WHAT YOU ARE ASKED TO DO: Leave out the pictures, and retype the remaining data exactly.

==========

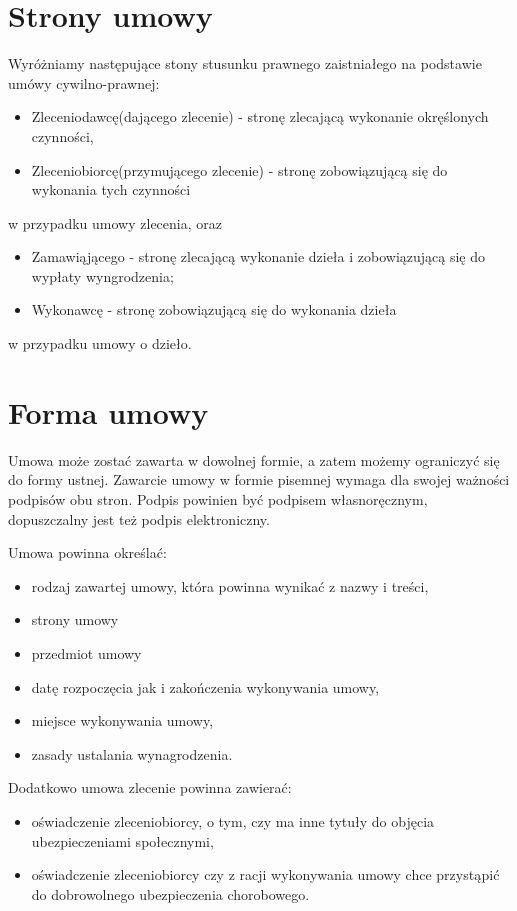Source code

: \section[Strony umowy][Strony umowy]{Strony umowy}
Wyróżniamy następujące stony stusunku prawnego zaistniałego na podstawie umówy cywilno-prawnej:
\begin{itemize}
	\item Zleceniodawcę(dającego zlecenie) - stronę zlecającą wykonanie okręślonych czynności,
	\item Zleceniobiorcę(przymującego zlecenie) - stronę zobowiązującą się do wykonania tych czynności
\end{itemize}
w przypadku umowy zlecenia, oraz
\begin{itemize}
	\item Zamawiąjącego - stronę zlecającą wykonanie dzieła i zobowiązującą się do wypłaty wyngrodzenia;
	\item Wykonawcę - stronę zobowiązującą się do wykonania dzieła
\end{itemize}
w przypadku umowy o dzieło.

\section[Forma umowy][Forma umowy]{Forma umowy}
Umowa może zostać zawarta w dowolnej formie, a zatem możemy ograniczyć się do formy ustnej. Zawarcie umowy w formie pisemnej wymaga dla swojej ważności podpisów obu stron. Podpis powinien być podpisem własnoręcznym, dopuszczalny jest też podpis elektroniczny.

Umowa powinna określać:
\begin{itemize}
\item rodzaj zawartej umowy, która powinna wynikać z nazwy i treści,
\item strony umowy
\item przedmiot umowy
\item datę rozpoczęcia jak i zakończenia wykonywania umowy,
\item miejsce wykonywania umowy,
\item zasady ustalania wynagrodzenia.
\end{itemize}
Dodatkowo umowa zlecenie powinna zawierać:
\begin{itemize}
\item oświadczenie zleceniobiorcy, o tym, czy ma inne tytuły do objęcia ubezpieczeniami społecznymi,
\item oświadczenie zleceniobiorcy czy z racji wykonywania umowy chce przystąpić do dobrowolnego ubezpieczenia chorobowego.
\end{itemize}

==========

ANSWER SECTION:
Source code

: \section[Strony umowy][Strony umowy]{Strony umowy}
Wyróżniamy następujące stony stusunku prawnego zaistniałego na podstawie umówy cywilno-prawnej:
\begin{itemize}
	\item Zleceniodawcę(dającego zlecenie) - stronę zlecającą wykonanie okręślonych czynności,
	\item Zleceniobiorcę(przymującego zlecenie) - stronę zobowiązującą się do wykonania tych czynności
\end{itemize}
w przypadku umowy zlecenia, oraz
\begin{itemize}
	\item Zamawiąjącego - stronę zlecającą wykonanie dzieła i zobowiązującą się do wypłaty wyngrodzenia;
	\item Wykonawcę - stronę zobowiązującą się do wykonania dzieła
\end{itemize}
w przypadku umowy o dzieło.

\section[Forma umowy][Forma umowy]{Forma umowy}
Umowa może zostać zawarta w dowolnej formie, a zatem możemy ograniczyć się do formy ustnej. Zawarcie umowy w formie pisemnej wymaga dla swojej ważności podpisów obu stron. Podpis powinien być podpisem własnoręcznym, dopuszczalny jest też podpis elektroniczny.

Umowa powinna określać:
\begin{itemize}
\item rodzaj zawartej umowy, która powinna wynikać z nazwy i treści,
\item strony umowy
\item przedmiot umowy
\item datę rozpoczęcia jak i zakończenia wykonywania umowy,
\item miejsce wykonywania umowy,
\item zasady ustalania wynagrodzenia.
\end{itemize}
Dodatkowo umowa zlecenie powinna zawierać:
\begin{itemize}
\item oświadczenie zleceniobiorcy, o tym, czy ma inne tytuły do objęcia ubezpieczeniami społecznymi,
\item oświadczenie zleceniobiorcy czy z racji wykonywania umowy chce przystąpić do dobrowolnego ubezpieczenia chorobowego.
\end{itemize}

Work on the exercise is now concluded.